Monday, July 22, 2013

Sir David Attenborough: A Life on Earth

On Friday night we had the great privilege of seeing Sir David Attenborough speak at the Royal Theatre. David Attenborough is arguably the world’s best known natural history filmmaker, a much loved naturalist and broadcaster whose career has spanned six decades. We've long been captivated by his in-depth explorations of the natural world and have watched his many series time and time again.

When we heard he was doing an Australian tour, we jumped on the chance to buy tickets. Sadly, that tour was cancelled as he had to have a pacemaker inserted in London. The tour was then rescheduled and we were notified of the chance to buy priority pre-release tickets. At 9am on the morning sales opened, we were online and got seats in the center of the fifth row. 

Waiting for the show to begin!
Brian and I were giddy with anticipation and not just because we were out of the house on a Friday night sans children! When the curtains finally opened we saw the man of the hour standing humbly in centre stage with his iconic blue shirt, khaki trousers and characteristically disheveled hair.

Hosted by Australian television presenter, Ray Martin, we were treated to two hours of insights into his  extraordinary life, fascinating stories from the field and the evolution of filming techniques over his sixty year career.

With his oh so recognizable and pleasing voice, one couldn't help but feel that we were in the presence of someone truly special.

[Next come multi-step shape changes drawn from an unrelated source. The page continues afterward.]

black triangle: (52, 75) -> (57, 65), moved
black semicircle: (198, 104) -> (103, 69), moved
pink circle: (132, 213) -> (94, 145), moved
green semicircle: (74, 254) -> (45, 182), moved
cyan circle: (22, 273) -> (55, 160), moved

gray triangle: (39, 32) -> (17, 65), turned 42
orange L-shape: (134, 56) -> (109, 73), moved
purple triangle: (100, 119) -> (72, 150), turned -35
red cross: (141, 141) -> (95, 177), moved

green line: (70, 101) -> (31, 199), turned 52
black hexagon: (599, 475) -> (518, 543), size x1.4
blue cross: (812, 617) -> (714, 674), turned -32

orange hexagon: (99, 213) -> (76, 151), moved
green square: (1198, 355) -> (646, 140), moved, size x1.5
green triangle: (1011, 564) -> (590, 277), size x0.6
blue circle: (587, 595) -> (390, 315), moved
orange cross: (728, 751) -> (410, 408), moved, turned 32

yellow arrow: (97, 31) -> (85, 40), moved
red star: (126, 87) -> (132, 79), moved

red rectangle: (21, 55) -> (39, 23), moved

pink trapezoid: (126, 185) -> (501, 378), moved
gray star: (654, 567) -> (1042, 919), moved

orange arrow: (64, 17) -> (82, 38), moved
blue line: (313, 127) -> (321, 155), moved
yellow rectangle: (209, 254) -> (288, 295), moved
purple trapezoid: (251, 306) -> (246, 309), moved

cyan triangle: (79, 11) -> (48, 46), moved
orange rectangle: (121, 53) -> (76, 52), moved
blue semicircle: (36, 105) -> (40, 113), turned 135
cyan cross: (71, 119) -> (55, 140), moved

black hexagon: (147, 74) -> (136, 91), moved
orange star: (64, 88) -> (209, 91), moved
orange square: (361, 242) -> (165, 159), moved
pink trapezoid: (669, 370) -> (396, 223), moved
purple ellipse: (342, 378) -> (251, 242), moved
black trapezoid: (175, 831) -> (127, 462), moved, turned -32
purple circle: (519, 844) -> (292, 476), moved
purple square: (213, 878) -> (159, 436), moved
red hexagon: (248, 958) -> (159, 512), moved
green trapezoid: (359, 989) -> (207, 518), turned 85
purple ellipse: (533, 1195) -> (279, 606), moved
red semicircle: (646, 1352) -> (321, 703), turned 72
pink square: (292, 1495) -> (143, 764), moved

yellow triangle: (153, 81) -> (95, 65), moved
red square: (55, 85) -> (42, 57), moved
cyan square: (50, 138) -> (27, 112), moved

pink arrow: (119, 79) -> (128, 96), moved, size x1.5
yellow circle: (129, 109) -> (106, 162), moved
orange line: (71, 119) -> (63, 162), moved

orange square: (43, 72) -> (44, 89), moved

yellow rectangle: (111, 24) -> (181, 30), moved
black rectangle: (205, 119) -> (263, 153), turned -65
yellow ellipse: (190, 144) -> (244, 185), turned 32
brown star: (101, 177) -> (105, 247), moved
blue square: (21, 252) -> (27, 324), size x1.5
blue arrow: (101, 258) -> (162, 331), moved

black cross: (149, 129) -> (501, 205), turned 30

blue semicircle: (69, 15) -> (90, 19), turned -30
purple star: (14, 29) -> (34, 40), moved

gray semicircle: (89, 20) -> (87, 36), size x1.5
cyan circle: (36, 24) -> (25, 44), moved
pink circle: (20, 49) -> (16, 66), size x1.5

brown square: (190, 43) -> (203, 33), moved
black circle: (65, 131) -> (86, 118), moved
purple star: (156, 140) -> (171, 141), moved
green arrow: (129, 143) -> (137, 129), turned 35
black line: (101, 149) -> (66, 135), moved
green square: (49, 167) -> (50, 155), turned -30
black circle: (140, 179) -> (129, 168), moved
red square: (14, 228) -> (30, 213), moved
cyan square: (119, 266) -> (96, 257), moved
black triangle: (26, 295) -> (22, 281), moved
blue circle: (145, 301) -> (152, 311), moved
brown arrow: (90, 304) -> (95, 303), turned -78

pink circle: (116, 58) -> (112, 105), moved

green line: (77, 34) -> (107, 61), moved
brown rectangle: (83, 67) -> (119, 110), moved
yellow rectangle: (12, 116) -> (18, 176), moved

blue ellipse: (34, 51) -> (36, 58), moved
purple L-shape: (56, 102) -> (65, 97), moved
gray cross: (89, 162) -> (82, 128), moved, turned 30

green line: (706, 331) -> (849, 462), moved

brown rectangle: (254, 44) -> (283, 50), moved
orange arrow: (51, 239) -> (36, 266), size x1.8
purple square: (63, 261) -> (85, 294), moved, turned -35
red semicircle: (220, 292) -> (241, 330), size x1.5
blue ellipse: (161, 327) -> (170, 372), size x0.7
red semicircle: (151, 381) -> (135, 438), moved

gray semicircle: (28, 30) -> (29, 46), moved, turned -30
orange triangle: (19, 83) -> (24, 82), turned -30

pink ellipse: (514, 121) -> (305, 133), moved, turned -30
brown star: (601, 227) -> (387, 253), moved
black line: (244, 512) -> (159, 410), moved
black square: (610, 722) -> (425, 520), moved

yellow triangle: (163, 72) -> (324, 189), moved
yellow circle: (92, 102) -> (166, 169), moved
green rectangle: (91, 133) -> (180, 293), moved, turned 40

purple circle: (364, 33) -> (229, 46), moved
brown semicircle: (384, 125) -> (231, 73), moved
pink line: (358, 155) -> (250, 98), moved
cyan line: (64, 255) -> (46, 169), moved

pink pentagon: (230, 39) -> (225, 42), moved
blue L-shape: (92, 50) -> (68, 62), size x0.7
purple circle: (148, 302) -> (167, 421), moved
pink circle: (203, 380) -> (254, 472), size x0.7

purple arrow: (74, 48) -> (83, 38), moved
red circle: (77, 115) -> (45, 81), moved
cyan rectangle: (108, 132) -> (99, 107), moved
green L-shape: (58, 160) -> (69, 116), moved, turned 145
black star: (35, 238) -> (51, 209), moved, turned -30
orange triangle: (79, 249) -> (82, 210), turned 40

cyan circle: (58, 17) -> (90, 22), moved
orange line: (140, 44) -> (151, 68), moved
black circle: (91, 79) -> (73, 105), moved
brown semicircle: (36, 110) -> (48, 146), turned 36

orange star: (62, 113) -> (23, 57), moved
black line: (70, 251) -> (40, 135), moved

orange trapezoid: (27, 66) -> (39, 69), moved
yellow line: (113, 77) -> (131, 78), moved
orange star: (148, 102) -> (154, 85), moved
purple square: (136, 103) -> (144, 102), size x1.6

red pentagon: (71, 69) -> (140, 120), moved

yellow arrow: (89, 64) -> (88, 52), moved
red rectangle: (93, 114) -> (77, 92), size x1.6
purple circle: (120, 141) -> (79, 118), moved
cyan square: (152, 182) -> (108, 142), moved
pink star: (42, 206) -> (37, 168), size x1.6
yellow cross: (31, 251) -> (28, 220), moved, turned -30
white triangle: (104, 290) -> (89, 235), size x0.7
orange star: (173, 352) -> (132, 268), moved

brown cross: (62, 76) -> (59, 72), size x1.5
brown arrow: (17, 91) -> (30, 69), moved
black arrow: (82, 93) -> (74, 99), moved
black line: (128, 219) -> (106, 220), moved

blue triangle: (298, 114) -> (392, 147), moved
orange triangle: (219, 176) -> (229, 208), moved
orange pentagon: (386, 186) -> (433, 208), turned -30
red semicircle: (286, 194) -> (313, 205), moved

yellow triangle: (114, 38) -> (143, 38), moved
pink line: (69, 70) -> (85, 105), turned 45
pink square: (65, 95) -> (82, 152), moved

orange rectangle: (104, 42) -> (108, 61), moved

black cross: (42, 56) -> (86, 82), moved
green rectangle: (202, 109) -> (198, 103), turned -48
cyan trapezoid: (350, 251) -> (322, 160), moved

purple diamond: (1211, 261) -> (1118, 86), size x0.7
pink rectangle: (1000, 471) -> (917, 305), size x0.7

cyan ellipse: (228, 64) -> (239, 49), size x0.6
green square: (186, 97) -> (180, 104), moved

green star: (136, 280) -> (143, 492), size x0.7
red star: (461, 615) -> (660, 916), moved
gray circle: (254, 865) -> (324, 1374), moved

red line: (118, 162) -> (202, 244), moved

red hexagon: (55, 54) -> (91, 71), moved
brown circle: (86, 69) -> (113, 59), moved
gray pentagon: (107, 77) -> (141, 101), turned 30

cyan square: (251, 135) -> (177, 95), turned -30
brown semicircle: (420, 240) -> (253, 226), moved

Describing the beautiful and mysterious treasures of this planet, he was charming, honest, passionate, funny and of course, animated.

We were treated to exquisite stories that kept us in stitches:
The rat catcher.
The flying squirrel loose in the television studio with a priest.
Bush Babies peeing on their hands and rubbing them all over his house.
Producing the Queen’s Christmas message while a horse appears to lip-sync in the background.

Throughout the show, poignant clips of his career illustrated stories that held us captivated and left us deeply moved:

Greeting the seemingly fierce New Guinean tribesman charging at him in full war dress with a polite British handshake which diffused the situation.
Tracking chimpanzees through the jungle to capture the first footage of organized hunting.
Being affectionately stroked by gorillas in Rwanda.

A sneak peak of new 3D filming techniques.
The evening ended with a beautiful spoken version of the song, What a Wonderful World with a montage of stunning clips. With gratitude for being taken on yet another memorable journey with an amazing man, the audience rose to their feet in awe and appreciation.

One of many stunning backdrops.
His ability to bring us up close and personal with some of the world’s most wonderful creatures has certainly had an impact on my love for the environment. I'm sure I'm not the only one working in the field who turns to an Attenborough documentary for optimism and inspiration.

Seeing David Attenborough speak has confirmed my suspicion that he is surely one of the most interesting and influential people alive. I for one will be eternally grateful to him for bringing the infinite beauty of the natural world into people's home for decades and for sparking an appreciation for what otherwise might go unnoticed or remain unseen. 

At 87, he is still going strong and jokes that his new pacemaker has one drawback - a battery life of only 25 years. I can't wait to see what's next.